Given her Trump-taunting exploits, she can perhaps be forgiven for some recycled material. She was imagining being locked in Josef Fritzl’s basement last year too, although it’s still funny the way she plays it as a nice, relaxing break from normal life. There’s also a comforting sense of the familiar about her jibes at her husband’s autism and the standard plug for her daughter Ashley Storrie, who’s also gigging at the Free Sisters.

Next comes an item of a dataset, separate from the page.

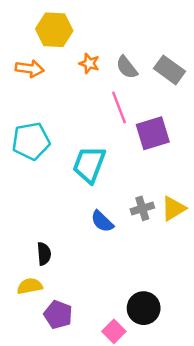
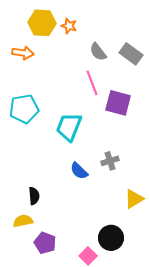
orange star: (89, 63) -> (69, 26), moved
purple square: (153, 133) -> (118, 103), turned 32
yellow triangle: (173, 208) -> (134, 199), moved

But you don’t come to a Godley gig for daring originality, you come for the vibe. As always her off the cuff banter can be better than the actual show. Her previous incarnation as a landlady means the put downs and crowd control flow from her instinctively. She’s ribbing the audience for ten minutes before the show proper, and constantly throughout as people nip off for toilet breaks. It’s second nature to her, not something she has to force to get the audience onside.

This year’s show is worth hearing for the Trump story alone. Even the man who would be Leader of the Free World is no match for a Glaswegian woman in full flight. No way is she going to be stopped protesting on her home turf by a couple of FBI laddies shouting the odds. She manages to get the local constabulary on her side, and her message to The Donald is out there splashed across social media for all to see. It’s a satisfyingly Scottish form of activism, a lone wifey pricking the balloon of pomposity around the potential President.

She has found humorous ways to deal with her father’s dementia too. She talks of not getting to see him enough during the Fringe, and the jokes she plays when she does see him. It’s a lovely, affectionate side to Godley’s comedy.

You know what you’re going to get with the Godmother of Fringe Comedy, and you wouldn’t have it any different.